Seems to me that he may just want to be friends…wild thought huh :)

noodle_poodle's avatar

sounds like he’s just being and nice and being a friend…appreciate it ..many wouldn’t bother

hungryhungryhortence's avatar

Several scenarios:

He enjoys your company though not romantically.

He wants your company and romantic interest but not to reciprocate; he needs tons of attention and will take it where he finds it.

He is stringing you along while he tests out other compay.

Jeruba's avatar

What do you want? Are you interested in his friendship? More? What kind of signals are you giving off? What would his question to fluther be?

lostinyoureyes's avatar

Oh man, I’m going through the exact same thing except it’s been a month.

I have two thoughts about my situation:
1. “He’s just not that into me”
2. He thinks I’m not that into him so he doesn’t want to risk calling me. (He expressed to me one time that he felt like I was reluctant to hang out with him.)
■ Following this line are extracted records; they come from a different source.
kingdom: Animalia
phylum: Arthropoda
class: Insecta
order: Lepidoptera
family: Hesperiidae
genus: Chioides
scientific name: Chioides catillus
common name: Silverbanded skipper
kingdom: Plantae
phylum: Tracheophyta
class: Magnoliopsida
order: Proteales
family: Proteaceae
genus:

But he’s in his 30s and guys that age don’t BS right? They know what they want and go and get it right? If this is true, then my first theory is correct.

Frick.

Oh well, if it’s meant to be than it’ll happen right? ..............

@Axemusica – so you’ve waited a long time to contact a girl you were into? What’s the longest time you’ve waited…?

Axemusica's avatar

@lostinyoureyes it’s not that I was or was not “into” them, so to speak. I’m just not infatuated with them.

I’ve truely fallen for 3 females. 2 did unspeakable acts with lead to heartbreak, 1 of which was 10Xs worse than the other. The most recent one wasn’t even avalible. I.E. She already had a SO, but I don’t want to get into it with that one.

Since then I’ve learned that being “into” someone is never a good thing, at first. I’ve been dating & having sex, but none of them ever seem to be truely matter. That’s not to say I haven’t been interested in getting to know them, because many of them I was very interested in. Of course, then after time see their true colors arise & I fall out of interest.

I don’t think I’ll ever find someone I will truely be infatuated with again. Speaking in a healthy sense of the phrase, lol. Then again you may never know, until then I’ll keep to contacting them when they come across my mind again since the last time we interacted. Which could be the next day or 3 weeks from then. I think the longest I’ve gone was 3–4 weeks.